Learning Objectives

Following this assignment students should be able to:

  • use joins to combine tables in SQL
  • nest the results of one query as the input for another
  • understand the basic rules of tidy data

Reading

Exercises

  1. -- JOIN 1 --

    The Plots table in the Portal database can be joined to the Surveys table by joining plot_id to plot_id and the Species table can be joined to the Surveys table by joining species_id to species_id.

    The Portal mammal data include data from a number of different experimental manipulations. You want to do a time-series analysis of the natural population dynamics of all of the rodent species at the site, so write a query that returns the year, month, day, genus and species of every individual captured on the Control plots. Choose only rodent species (i.e., species for which the taxa field in the species table is Rodent) and exclude all individuals that have not been identified to genus (i.e., species for which the species_id field in the species table is UR). For easier viewing, sort the results alphabetically by genus and species and then chronologically. Save this query as data_from_controls.

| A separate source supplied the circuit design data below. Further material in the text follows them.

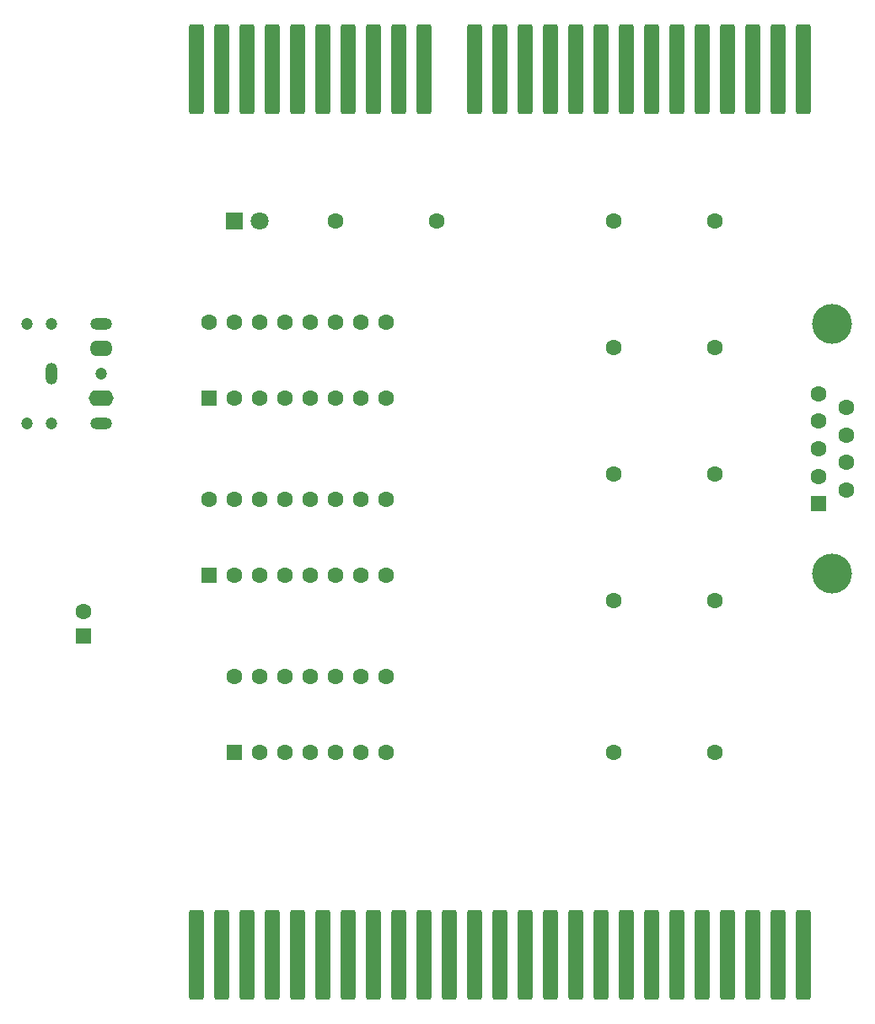
<source format=gts>
%TF.GenerationSoftware,KiCad,Pcbnew,9.0.4-1.fc42*%
%TF.CreationDate,2025-09-05T17:11:52+08:00*%
%TF.ProjectId,STICKLEBACK,53544943-4b4c-4454-9241-434b2e6b6963,rev?*%
%TF.SameCoordinates,Original*%
%TF.FileFunction,Soldermask,Top*%
%TF.FilePolarity,Negative*%
%FSLAX46Y46*%
G04 Gerber Fmt 4.6, Leading zero omitted, Abs format (unit mm)*
G04 Created by KiCad (PCBNEW 9.0.4-1.fc42) date 2025-09-05 17:11:52*
%MOMM*%
%LPD*%
G01*
G04 APERTURE LIST*
G04 Aperture macros list*
%AMRoundRect*
0 Rectangle with rounded corners*
0 $1 Rounding radius*
0 $2 $3 $4 $5 $6 $7 $8 $9 X,Y pos of 4 corners*
0 Add a 4 corners polygon primitive as box body*
4,1,4,$2,$3,$4,$5,$6,$7,$8,$9,$2,$3,0*
0 Add four circle primitives for the rounded corners*
1,1,$1+$1,$2,$3*
1,1,$1+$1,$4,$5*
1,1,$1+$1,$6,$7*
1,1,$1+$1,$8,$9*
0 Add four rect primitives between the rounded corners*
20,1,$1+$1,$2,$3,$4,$5,0*
20,1,$1+$1,$4,$5,$6,$7,0*
20,1,$1+$1,$6,$7,$8,$9,0*
20,1,$1+$1,$8,$9,$2,$3,0*%
G04 Aperture macros list end*
%ADD10RoundRect,0.225000X-0.525000X4.275000X-0.525000X-4.275000X0.525000X-4.275000X0.525000X4.275000X0*%
%ADD11C,1.600000*%
%ADD12RoundRect,0.250000X0.550000X-0.550000X0.550000X0.550000X-0.550000X0.550000X-0.550000X-0.550000X0*%
%ADD13C,1.200000*%
%ADD14O,2.200000X1.200000*%
%ADD15O,2.300000X1.600000*%
%ADD16O,1.200000X2.200000*%
%ADD17O,2.500000X1.600000*%
%ADD18C,4.000000*%
%ADD19R,1.600000X1.600000*%
%ADD20R,1.800000X1.800000*%
%ADD21C,1.800000*%
G04 APERTURE END LIST*
D10*
X158750000Y-134620000D03*
X156210000Y-134620000D03*
X153670000Y-134620000D03*
X151130000Y-134620000D03*
X148590000Y-134620000D03*
X146050000Y-134620000D03*
X143510000Y-134620000D03*
X140970000Y-134620000D03*
X138430000Y-134620000D03*
X135890000Y-134620000D03*
X133350000Y-134620000D03*
X130810000Y-134620000D03*
X128270000Y-134620000D03*
X125730000Y-134620000D03*
X123190000Y-134620000D03*
X120650000Y-134620000D03*
X118110000Y-134620000D03*
X115570000Y-134620000D03*
X113030000Y-134620000D03*
X110490000Y-134620000D03*
X107950000Y-134620000D03*
X105410000Y-134620000D03*
X102870000Y-134620000D03*
X100330000Y-134620000D03*
X97790000Y-134620000D03*
X158750000Y-45720000D03*
X156210000Y-45720000D03*
X153670000Y-45720000D03*
X151130000Y-45720000D03*
X148590000Y-45720000D03*
X146050000Y-45720000D03*
X143510000Y-45720000D03*
X140970000Y-45720000D03*
X138430000Y-45720000D03*
X135890000Y-45720000D03*
X133350000Y-45720000D03*
X130810000Y-45720000D03*
X128270000Y-45720000D03*
X125730000Y-45720000D03*
X120650000Y-45720000D03*
X118110000Y-45720000D03*
X115570000Y-45720000D03*
X113030000Y-45720000D03*
X110490000Y-45720000D03*
X107950000Y-45720000D03*
X105410000Y-45720000D03*
X102870000Y-45720000D03*
X100330000Y-45720000D03*
X97790000Y-45720000D03*
D11*
X139700000Y-114300000D03*
X149860000Y-114300000D03*
X139700000Y-86360000D03*
X149860000Y-86360000D03*
D12*
X99060000Y-78740000D03*
D11*
X101600000Y-78740000D03*
X104140000Y-78740000D03*
X106680000Y-78740000D03*
X109220000Y-78740000D03*
X111760000Y-78740000D03*
X114300000Y-78740000D03*
X116840000Y-78740000D03*
X116840000Y-71120000D03*
X114300000Y-71120000D03*
X111760000Y-71120000D03*
X109220000Y-71120000D03*
X106680000Y-71120000D03*
X104140000Y-71120000D03*
X101600000Y-71120000D03*
X99060000Y-71120000D03*
D13*
X83259500Y-71280000D03*
X80759500Y-71280000D03*
X88259500Y-76280000D03*
X83259500Y-81280000D03*
X80759500Y-81280000D03*
D14*
X88259500Y-71280000D03*
D15*
X88259500Y-73780000D03*
D16*
X83259500Y-76280000D03*
D14*
X88259500Y-81280000D03*
D17*
X88259500Y-78780000D03*
D11*
X139700000Y-60960000D03*
X149860000Y-60960000D03*
X139700000Y-73660000D03*
X149860000Y-73660000D03*
D12*
X99060000Y-96520000D03*
D11*
X101600000Y-96520000D03*
X104140000Y-96520000D03*
X106680000Y-96520000D03*
X109220000Y-96520000D03*
X111760000Y-96520000D03*
X114300000Y-96520000D03*
X116840000Y-96520000D03*
X116840000Y-88900000D03*
X114300000Y-88900000D03*
X111760000Y-88900000D03*
X109220000Y-88900000D03*
X106680000Y-88900000D03*
X104140000Y-88900000D03*
X101600000Y-88900000D03*
X99060000Y-88900000D03*
D12*
X86465622Y-102642990D03*
D11*
X86465622Y-100142990D03*
X121920000Y-60960000D03*
X111760000Y-60960000D03*
X139700000Y-99060000D03*
X149860000Y-99060000D03*
D18*
X161672500Y-96320000D03*
X161672500Y-71320000D03*
D19*
X160252500Y-89360000D03*
D11*
X160252500Y-86590000D03*
X160252500Y-83820000D03*
X160252500Y-81050000D03*
X160252500Y-78280000D03*
X163092500Y-87975000D03*
X163092500Y-85205000D03*
X163092500Y-82435000D03*
X163092500Y-79665000D03*
D20*
X101600000Y-60960000D03*
D21*
X104140000Y-60960000D03*
D12*
X101600000Y-114300000D03*
D11*
X104140000Y-114300000D03*
X106680000Y-114300000D03*
X109220000Y-114300000D03*
X111760000Y-114300000D03*
X114300000Y-114300000D03*
X116840000Y-114300000D03*
X116840000Y-106680000D03*
X114300000Y-106680000D03*
X111760000Y-106680000D03*
X109220000Y-106680000D03*
X106680000Y-106680000D03*
X104140000Y-106680000D03*
X101600000Y-106680000D03*
M02*

</source>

    [click here for output]
  2. -- JOIN 2 --

    You are curious about what other kinds of animals get caught in the Sherman traps used to census the rodents. Write a query that returns a list of the genus, species, and taxa (from the species table) for non-rodent individuals that are caught on the Control plots. Non-rodents are indicated in the taxa column of the Species table. You are only interested in which species are captured, so make this list unique (only one line for each species). Please also sort the results by genus and species. Save this query as non_rodents_on_controls.

    [click here for output]
  3. -- JOIN 3 --

    We want to do an analysis comparing the size of individuals on the control plots to the Long-term Krat Exclosures. Write a query that returns the year, genus, species, weight and the plot_type for all cases where the plot type is either Control or Long-term Krat Exclosure. Be sure to choose only rodents and exclude individuals that have not been identified to genus as in Joins 1. Remove any records where the weight is missing. Save this query as size_comparison_controls_vs_krat_exclosures.

    [click here for output]
  4. -- JOIN 4 --

    Write a query that displays the total number of rodent individuals sampled on each plot_type. Save this query as individuals_per_plot_type.

    Note that the number of plots varies among plot types so this number isn’t very informative. We’ll learn how to take this into account soon.

    [click here for output]
  5. -- Nesting Queries --

    Write a query that returns the average number of individuals sampled on each plot type on a per plot basis. In other words, how many individuals are sampled on average on a plot of a given plot type? So, if 500 individuals are sampled on a plot type that has 5 plots, then the result should be 100 individuals.

    To do this you will need to combine multiple queries. It will be easiest for first figure out which queries you will need, then write the first query and make sure it is working, and then add the second query.

    Save this query as per_plot_individuals_per_plot_type.

    [click here for output]
  6. -- Real Portal Data --

    A lot of real data isn’t very tidy, mostly because most scientists aren’t taught about how to structure their data in a way that is easy to analyze.

    Download a messy version of some of the Portal Project data. Note that there are multiple tabs in this spreadsheet.

    Think about what could be improved about this data. In a text file:

    1-5. Describe five things about this data that are not tidy and how you could fix each of those issues.

    6. Could this data easily be imported into a database in its current form?

    7. Do you think it’s a good idea to enter the data like this and clean it up later, or to have a good data structure for analysis by the time data is being entered? Why?